───── INPUT DATA

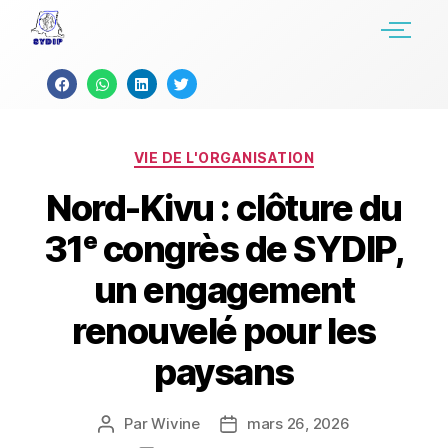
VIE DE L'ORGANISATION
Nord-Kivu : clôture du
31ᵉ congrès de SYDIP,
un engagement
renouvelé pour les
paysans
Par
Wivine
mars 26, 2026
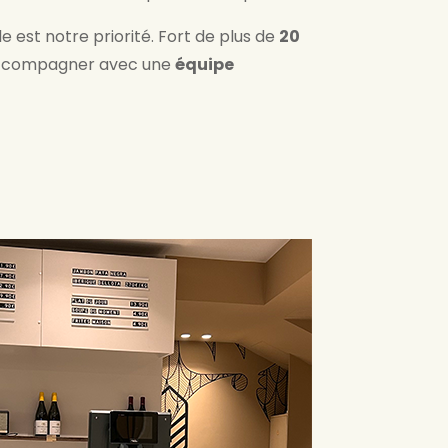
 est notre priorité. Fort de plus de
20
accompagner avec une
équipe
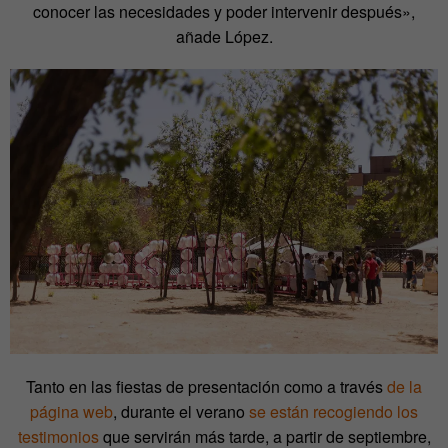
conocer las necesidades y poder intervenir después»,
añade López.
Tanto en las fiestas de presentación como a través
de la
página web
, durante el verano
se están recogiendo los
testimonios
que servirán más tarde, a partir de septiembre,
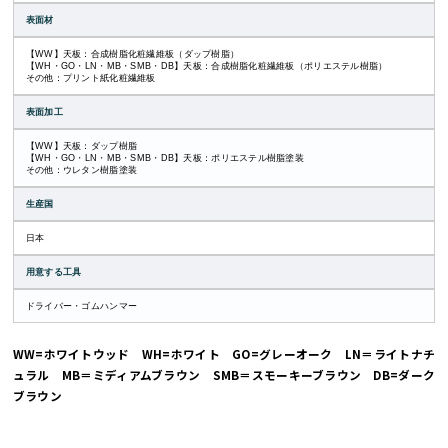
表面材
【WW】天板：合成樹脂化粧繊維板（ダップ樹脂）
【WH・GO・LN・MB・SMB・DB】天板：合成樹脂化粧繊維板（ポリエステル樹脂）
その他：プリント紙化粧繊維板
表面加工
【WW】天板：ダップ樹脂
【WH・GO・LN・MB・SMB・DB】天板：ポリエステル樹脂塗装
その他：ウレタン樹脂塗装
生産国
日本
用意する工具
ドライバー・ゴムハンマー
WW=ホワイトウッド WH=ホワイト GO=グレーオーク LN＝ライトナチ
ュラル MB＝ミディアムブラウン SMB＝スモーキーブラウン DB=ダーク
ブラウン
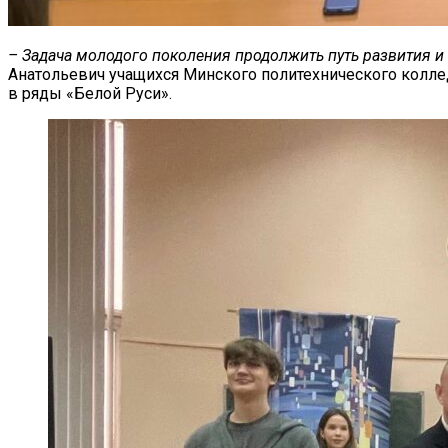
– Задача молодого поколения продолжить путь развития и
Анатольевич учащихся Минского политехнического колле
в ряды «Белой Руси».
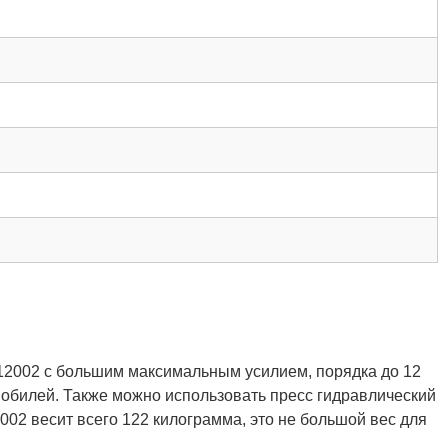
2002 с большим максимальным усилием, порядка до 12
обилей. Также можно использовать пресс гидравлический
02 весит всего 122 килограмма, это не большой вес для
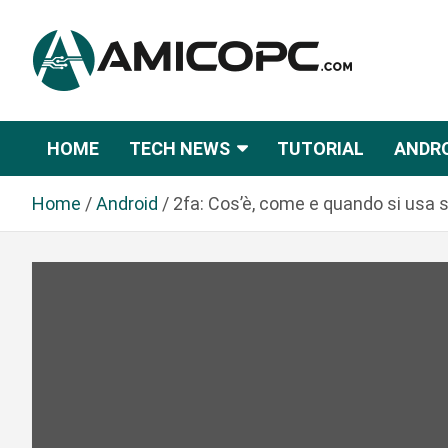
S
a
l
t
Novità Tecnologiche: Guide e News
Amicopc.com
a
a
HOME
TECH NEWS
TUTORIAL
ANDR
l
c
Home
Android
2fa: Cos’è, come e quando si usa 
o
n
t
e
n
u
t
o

──────────

YOUR OBJECTIVE:
The result should be all the records, retyped exactly, with no pictures among them.

ANSWER SPACE:
VIE DE L'ORGANISATION
Nord-Kivu : clôture du
31ᵉ congrès de SYDIP,
un engagement
renouvelé pour les
paysans
Par
Wivine
mars 26, 2026
 est notre priorité. Fort de plus de
20
accompagner avec une
équipe
conocer las necesidades y poder intervenir después»,
añade López.
Tanto en las fiestas de presentación como a través
de la
página web
, durante el verano
se están recogiendo los
testimonios
que servirán más tarde, a partir de septiembre,
表面材
【WW】天板：合成樹脂化粧繊維板（ダップ樹脂）
【WH・GO・LN・MB・SMB・DB】天板：合成樹脂化粧繊維板（ポリエステル樹脂）
その他：プリント紙化粧繊維板
表面加工
【WW】天板：ダップ樹脂
【WH・GO・LN・MB・SMB・DB】天板：ポリエステル樹脂塗装
その他：ウレタン樹脂塗装
生産国
日本
用意する工具
ドライバー・ゴムハンマー
WW=ホワイトウッド WH=ホワイト GO=グレーオーク LN＝ライトナチ
ュラル MB＝ミディアムブラウン SMB＝スモーキーブラウン DB=ダーク
ブラウン
– Задача молодого поколения продолжить путь развития и
Анатольевич учащихся Минского политехнического колле
в ряды «Белой Руси».
2002 с большим максимальным усилием, порядка до 12
обилей. Также можно использовать пресс гидравлический
02 весит всего 122 килограмма, это не большой вес для
S
a
l
t
Novità Tecnologiche: Guide e News
Amicopc.com
a
a
HOME
TECH NEWS
TUTORIAL
ANDR
l
c
Home
Android
2fa: Cos’è, come e quando si usa 
o
n
t
e
n
u
t
o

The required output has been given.